Exploring the nature and timing of the due diligence that the expert performed in arriving at the opinions for which the expert was retained is important and underscores the interrelationship between the elements of the expert's qualifications, bias, and the substance of the expert's opinions. In legal malpractice cases, due diligence can be legal and factual. Legal due diligence includes research—a word that can be as broadly defined as possible. Most experts conduct very little research because they already know the area of law for which their testimony is sought and the data they use is supplied by the counsel who engaged them. (Counsel engaging the expert may consider themselves to be well qualified to supply all the information necessary for the expert and may do this as a means of saving the client money.) Often counsel has already formulated a strategy that merely needs articulation through a qualified voice at trial—but jurors' response to this tactic make it one that is best avoided.
Experts who fail to perform independent research risk appearing presumptuous and pretentious. Juries are more likely to rely on an expert who checks or ensures the accuracy of his or her information, from whatever source. A missed step, once discovered, may be an important piece of information that should be held for use at trial and not exposed in a deposition.
Factual due diligence is divided between documents and people. Sources of documents include those 1) obtained from counsel, 2) already in the expert's possession, and 3) independently obtained through the expert's own research efforts. If documents were obtained but are no longer in the expert's possession, the examining attorney should explore what happened to them and why. Experts who receive summaries or compilations of depositions or cases by opposing counsel present an opportunity not to be missed. Aside from the potential for raising issues about a waiver of the work-product privilege, these documents provide a means by which the examiner might gain a useful glimpse into the opposing counsel's mental impressions, especially if the summaries include the opponent's commentary.
After all of the expert's documents, including e-mail, are obtained in advance, during the deposition the examining attorney can inquire about the expert's use of the documents. By carefully reviewing and working through the documents upon which the witness relies, the expert's factual assumptions can be verified, identified, and tested.
Some experts might utilize documents other than those they receive directly from the attorneys who engage them. The documents on which experts rely also can be created by the experts themselves, and the prime example of these documents are expert's notes. The expert may have been instructed not to take notes or to destroy them before the deposition. Issuing a subpoena to obtain the expert's files minimizes the risk of their destruction, and the unexplained loss of the information could be used to infer obstruction of justice or spoliation.
Factual due diligence involves gleaning information from appropriate people. Indeed, this type of due diligence leads directly to the attorney that engaged the expert and that attorney's coworkers, including secretaries, assistants, associates, and partners. Other persons that the expert might consult are parties, witnesses, other experts, and even the expert's colleagues. While counsel employing the expert is generally the principal contact for the expert, it is critical for opposing counsel to examine carefully all communications relating to the malpractice case, whether oral or written, that occurred between the expert and any person prior to the expert's deposition. These communications may be useful in analyzing the expert's opinions and conclusions and may be probative as well.
Also, it is important to inquire about additional work, if any, the expert expects to perform between the conclusion of the deposition and the trial. An effective tactic is to limit the scope of the expert's opinion so that if the expert goes beyond it or raises new information or opinions at trial, opposing counsel can argue that, based on the prior examination, the expert was intentionally misleading or evasive, or simply improperly or inadequately prepared for deposition. It is not unusual for the deposition examination to highlight gaps in the expert's approach. The expert may not be prepared to admit to these flaws during the deposition but may work to eliminate them before taking the stand at trial. A deposition inquiry has the potential to reveal those areas in which the expert has developed doubts and may provide the basis for a ringing admission of the expert's lack of due diligence in the first place.

§ **WRITTEN REQUEST 1**: Please output the part of the due diligence passage between "Factual due diligence involves" and "probative as well.", inclusive, with every word unchanged.
The due diligence passage and the entries below it come from unrelated sources.

§ **RECORDS PROVIDED**:
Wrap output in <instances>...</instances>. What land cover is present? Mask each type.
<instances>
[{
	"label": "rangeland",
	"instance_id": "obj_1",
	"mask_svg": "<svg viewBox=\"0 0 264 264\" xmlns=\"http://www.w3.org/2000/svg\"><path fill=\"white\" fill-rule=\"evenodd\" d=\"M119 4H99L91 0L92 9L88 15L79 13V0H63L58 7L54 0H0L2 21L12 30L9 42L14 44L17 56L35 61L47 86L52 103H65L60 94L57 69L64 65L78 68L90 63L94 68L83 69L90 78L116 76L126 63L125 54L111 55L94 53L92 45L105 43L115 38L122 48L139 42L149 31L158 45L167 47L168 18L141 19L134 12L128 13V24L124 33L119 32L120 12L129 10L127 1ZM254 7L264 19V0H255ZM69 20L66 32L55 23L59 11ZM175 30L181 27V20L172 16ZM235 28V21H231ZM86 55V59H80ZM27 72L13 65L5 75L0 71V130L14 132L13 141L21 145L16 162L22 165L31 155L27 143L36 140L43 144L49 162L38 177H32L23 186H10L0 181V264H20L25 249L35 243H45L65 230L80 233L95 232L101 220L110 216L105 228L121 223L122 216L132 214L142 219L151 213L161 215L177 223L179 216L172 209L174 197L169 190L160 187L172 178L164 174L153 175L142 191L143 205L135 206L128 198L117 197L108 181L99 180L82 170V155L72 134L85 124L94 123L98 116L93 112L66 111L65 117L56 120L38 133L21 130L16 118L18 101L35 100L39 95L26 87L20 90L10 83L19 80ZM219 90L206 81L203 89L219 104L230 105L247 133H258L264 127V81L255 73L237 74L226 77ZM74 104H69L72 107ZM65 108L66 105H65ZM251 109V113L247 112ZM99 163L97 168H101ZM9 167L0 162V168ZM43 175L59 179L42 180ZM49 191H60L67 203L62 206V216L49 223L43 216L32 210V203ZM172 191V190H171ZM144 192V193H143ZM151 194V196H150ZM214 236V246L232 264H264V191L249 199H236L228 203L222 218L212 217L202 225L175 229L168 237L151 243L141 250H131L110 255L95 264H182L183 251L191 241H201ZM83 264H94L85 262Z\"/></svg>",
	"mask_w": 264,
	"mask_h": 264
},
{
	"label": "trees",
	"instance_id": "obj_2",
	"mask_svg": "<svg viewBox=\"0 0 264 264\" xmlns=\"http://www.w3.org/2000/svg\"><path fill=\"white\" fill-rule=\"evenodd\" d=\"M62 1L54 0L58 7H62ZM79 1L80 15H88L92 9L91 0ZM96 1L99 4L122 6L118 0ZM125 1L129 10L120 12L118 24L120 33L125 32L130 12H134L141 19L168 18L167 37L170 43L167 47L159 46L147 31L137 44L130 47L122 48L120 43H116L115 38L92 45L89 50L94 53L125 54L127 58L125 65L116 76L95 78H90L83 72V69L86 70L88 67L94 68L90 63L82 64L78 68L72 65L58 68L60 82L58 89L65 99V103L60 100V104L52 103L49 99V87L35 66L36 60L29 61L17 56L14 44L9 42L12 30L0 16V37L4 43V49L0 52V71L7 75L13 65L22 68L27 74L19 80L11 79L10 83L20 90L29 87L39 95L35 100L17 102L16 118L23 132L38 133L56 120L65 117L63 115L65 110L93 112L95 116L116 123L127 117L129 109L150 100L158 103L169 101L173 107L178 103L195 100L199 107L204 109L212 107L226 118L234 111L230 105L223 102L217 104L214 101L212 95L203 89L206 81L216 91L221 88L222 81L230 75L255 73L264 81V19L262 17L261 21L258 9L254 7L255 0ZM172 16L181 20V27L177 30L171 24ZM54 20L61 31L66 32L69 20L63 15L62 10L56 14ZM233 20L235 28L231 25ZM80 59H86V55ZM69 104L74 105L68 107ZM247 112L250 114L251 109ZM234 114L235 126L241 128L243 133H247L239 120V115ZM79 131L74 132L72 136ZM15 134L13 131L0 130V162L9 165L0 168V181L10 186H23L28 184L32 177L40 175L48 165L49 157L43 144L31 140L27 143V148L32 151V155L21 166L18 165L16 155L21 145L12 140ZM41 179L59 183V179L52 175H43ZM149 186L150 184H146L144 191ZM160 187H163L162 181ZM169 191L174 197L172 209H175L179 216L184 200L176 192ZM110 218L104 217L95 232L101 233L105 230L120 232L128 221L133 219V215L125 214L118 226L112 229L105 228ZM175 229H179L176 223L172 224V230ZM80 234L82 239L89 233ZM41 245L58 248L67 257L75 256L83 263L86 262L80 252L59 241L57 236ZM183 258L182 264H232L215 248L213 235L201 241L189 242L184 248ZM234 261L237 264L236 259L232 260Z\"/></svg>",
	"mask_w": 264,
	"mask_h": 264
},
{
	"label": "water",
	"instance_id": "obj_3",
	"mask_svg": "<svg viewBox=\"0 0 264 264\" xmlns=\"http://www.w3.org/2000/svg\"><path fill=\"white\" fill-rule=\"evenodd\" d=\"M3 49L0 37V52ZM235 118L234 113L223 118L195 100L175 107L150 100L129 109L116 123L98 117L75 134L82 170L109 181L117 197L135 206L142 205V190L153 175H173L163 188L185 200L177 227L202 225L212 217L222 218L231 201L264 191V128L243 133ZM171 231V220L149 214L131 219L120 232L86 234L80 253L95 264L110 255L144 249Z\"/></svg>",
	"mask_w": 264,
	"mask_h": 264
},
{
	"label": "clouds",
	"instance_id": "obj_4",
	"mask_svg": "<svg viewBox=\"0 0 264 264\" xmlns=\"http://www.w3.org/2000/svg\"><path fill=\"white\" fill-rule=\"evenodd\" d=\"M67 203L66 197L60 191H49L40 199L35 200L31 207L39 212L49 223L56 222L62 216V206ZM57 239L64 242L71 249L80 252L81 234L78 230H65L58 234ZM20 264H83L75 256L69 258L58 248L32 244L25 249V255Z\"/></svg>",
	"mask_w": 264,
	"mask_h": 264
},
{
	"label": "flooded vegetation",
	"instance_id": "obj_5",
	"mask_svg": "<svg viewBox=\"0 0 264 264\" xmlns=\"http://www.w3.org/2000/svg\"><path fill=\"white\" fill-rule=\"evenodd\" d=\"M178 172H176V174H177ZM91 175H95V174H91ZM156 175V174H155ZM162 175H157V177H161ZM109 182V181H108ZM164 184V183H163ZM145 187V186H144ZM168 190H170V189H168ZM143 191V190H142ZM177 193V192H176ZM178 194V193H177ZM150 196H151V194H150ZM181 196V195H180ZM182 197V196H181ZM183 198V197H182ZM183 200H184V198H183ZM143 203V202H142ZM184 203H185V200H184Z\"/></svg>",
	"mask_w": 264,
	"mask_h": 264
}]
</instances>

§ **WRITTEN REQUEST 2**: Gather each line of the entries that contains the string "label".

§ **TASK OUTPUT 1**:
Factual due diligence involves gleaning information from appropriate people. Indeed, this type of due diligence leads directly to the attorney that engaged the expert and that attorney's coworkers, including secretaries, assistants, associates, and partners. Other persons that the expert might consult are parties, witnesses, other experts, and even the expert's colleagues. While counsel employing the expert is generally the principal contact for the expert, it is critical for opposing counsel to examine carefully all communications relating to the malpractice case, whether oral or written, that occurred between the expert and any person prior to the expert's deposition. These communications may be useful in analyzing the expert's opinions and conclusions and may be probative as well.

§ **TASK OUTPUT 2**:
	"label": "rangeland",
	"label": "trees",
	"label": "water",
	"label": "clouds",
	"label": "flooded vegetation",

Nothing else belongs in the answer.